**Tugas**
1 > Sebutkan semua faktor yang menurut bacaan tentang karakter anak memengaruhi terbentuknya karakter anak sejak bayi.
2 > Teruskan bacaan tentang karakter anak mulai setelah kalimat terakhirnya.

**Teks Bacaan**
---+---

Karakter Anak
Musti
Moms pahami, anak berusia 1 - 3 tahun telah melewati masa-masa yang
tidak sebentar. Sejak bayi, faktor genetik (turunan), pola pengasuhan
orangtua dan lingkungan sangat memengaruhi terbentuknya karakter anak di
kemudian hari.
Salah
satunya, apakah dia tipikal anak mudah (easy child) atau sulit
(difficult). Bila dia tipikal anak mudah, sekali diberitahu langsung
nurut. Sebaliknya, tipikal anak sulit belum tentu menuruti apa keinginan
atau nasehat dari orangtuanya. Tidak heran, dalam satu keluarga,
tipikal anak satu dengan lainnya berbeda.
Ingin Mandiri
Nah,
ketika memasuki usia 1 tahun ke atas anak ingin mencoba menjadi dirinya
sendiri, terpisah dari orang-orang sekitarnya termasuk kedua
orangtuanya. Bisa dibilang, mereka telah masuk ke tahap perkembangan
psikososial atau masa otonomi. Dia ingin beda! Tidak seperti saat masih
bayi yang mudah diatur. Jangan heran, bila Moms or Dads mengatakan A,
dia menjawab B atau sebaliknya, yang terkadang bikin kesal orangtuanya.
Bahkan ada anak yang sangat sulit bila diberitahu oleh orangtuanya.

---+---

Data teks hasil ekstraksi halaman
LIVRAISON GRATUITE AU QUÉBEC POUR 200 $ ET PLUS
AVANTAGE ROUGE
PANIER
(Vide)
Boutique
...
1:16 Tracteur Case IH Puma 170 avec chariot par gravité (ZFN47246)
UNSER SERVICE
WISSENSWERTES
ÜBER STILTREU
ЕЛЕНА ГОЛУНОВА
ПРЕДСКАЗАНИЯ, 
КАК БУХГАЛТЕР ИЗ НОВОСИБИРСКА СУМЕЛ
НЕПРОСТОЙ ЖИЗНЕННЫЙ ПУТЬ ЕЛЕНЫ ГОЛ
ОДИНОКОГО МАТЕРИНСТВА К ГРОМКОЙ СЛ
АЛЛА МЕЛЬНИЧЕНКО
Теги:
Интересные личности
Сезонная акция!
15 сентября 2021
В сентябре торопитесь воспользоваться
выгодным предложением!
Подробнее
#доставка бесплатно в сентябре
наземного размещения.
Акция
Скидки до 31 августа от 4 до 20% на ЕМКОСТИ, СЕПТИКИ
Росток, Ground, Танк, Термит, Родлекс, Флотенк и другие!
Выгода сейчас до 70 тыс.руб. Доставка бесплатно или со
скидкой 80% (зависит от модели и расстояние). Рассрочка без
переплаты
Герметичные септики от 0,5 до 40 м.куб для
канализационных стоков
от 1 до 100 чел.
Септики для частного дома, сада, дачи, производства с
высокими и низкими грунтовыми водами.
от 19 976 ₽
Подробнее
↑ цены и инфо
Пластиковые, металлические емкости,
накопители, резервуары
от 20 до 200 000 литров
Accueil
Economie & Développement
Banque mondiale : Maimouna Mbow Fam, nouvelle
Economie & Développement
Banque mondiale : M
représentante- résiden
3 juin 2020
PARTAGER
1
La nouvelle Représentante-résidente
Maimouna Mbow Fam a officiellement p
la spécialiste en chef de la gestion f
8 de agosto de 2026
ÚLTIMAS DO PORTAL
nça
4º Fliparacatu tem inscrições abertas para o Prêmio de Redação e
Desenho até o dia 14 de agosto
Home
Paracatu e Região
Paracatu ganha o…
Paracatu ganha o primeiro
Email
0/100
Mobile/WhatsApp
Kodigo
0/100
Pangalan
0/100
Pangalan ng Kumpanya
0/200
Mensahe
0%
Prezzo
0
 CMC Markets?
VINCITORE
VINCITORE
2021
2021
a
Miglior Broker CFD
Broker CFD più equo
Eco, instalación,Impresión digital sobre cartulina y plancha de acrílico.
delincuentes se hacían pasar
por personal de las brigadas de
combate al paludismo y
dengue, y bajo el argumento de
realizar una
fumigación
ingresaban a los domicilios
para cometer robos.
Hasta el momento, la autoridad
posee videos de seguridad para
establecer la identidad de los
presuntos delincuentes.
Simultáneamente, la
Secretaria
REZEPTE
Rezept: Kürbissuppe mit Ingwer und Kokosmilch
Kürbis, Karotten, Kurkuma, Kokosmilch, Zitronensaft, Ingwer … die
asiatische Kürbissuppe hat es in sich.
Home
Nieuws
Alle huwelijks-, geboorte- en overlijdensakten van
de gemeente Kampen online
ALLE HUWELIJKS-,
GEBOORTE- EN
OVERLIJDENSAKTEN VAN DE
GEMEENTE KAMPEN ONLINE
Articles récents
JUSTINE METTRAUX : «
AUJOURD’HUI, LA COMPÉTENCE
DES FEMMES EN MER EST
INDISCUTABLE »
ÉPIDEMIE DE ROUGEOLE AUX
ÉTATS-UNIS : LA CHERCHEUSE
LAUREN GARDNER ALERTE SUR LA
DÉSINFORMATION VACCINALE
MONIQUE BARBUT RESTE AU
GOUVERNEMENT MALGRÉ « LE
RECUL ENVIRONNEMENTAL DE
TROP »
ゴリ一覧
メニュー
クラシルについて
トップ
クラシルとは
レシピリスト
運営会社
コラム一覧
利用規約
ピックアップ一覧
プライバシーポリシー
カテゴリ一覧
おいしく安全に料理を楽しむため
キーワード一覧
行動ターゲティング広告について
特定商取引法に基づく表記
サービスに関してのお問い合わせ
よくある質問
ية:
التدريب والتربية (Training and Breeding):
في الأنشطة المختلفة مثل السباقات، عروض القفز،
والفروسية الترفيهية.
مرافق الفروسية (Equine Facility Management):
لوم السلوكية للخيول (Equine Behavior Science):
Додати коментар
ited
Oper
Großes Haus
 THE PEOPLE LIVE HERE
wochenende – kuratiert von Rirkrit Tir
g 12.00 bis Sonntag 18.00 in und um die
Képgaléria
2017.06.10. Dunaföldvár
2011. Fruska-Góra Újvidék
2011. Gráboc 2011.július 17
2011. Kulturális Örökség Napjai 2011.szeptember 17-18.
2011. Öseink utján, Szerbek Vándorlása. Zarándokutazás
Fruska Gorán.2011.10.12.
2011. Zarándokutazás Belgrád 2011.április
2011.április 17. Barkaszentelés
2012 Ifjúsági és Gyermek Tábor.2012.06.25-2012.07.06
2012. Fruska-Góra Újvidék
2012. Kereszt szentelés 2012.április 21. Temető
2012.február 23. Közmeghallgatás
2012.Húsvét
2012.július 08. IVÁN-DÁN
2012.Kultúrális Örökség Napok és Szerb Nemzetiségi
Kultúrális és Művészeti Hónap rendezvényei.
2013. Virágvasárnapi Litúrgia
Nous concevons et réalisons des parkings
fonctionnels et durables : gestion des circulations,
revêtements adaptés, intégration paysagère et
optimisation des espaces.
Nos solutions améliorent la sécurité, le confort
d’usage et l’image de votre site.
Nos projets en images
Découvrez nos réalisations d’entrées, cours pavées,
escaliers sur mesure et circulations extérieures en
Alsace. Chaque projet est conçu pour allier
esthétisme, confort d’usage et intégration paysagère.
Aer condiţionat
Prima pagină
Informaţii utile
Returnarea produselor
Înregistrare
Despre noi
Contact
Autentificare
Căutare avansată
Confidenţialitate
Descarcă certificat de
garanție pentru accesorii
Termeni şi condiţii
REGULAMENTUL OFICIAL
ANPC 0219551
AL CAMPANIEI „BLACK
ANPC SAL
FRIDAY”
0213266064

---+---

**Jawaban Tiap Tugas**
1 >
- faktor genetik (turunan)
- pola pengasuhan orangtua
- lingkungan

2 >
Mungkin ini akibat kedekatan atau 'keintiman' anak dengan Moms or Dads
tidak terlalu bagus. Makanya, dia suka uring-uringan. Padahal, usia 1
tahun ke atas adalah masa dimana dia belajar untuk mandiri.
Namun,
terbentur masalah unsecure seperti tinggal terpisah dengan kedua
orangtuanya, atau sejak bayi sudah terpisah dari kedua orangtuanya
mungkin juga tidak disusui ketika masih bayi bisa dibilang orangtua
menjaga jarak dengan bayinya. Sehingga, hubungan anak dengan Moms or
Dads menjadi asing alias tidak 'hangat.' Maka, terjadi penolakan anak
terhadap Moms or Dads. Biasanya, anak tidak nurut bila diatur atau
dinasehati oleh Moms or Dads. Sebaliknya, anak yang sudah merasa nyaman
dalam hubungannya dengan kedua orangtuanya, akan lebih mudah dibimbing.
Ingin Menunjukkan Jati Diri
Orangtua
juga sebaiknya mengerti bahwa terkadang seorang anak batita bersikap
"pemberontak" karena ingin menunjukkan jati dirinya. Kata memberontak
ini dalam tanda kutip, karena ia sebenarnya bukan untuk memberontak,
hanya ingin membuktikan kemampuannya semata.
Pada
usia 3 tahun ke atas, seorang anak sudah mampu melakukan berbagai hal.
Ia sudah mampu mengoordinasikan anggota tubuhnya dengan baik, dan mampu
mengungkapkan beberapa kalimat.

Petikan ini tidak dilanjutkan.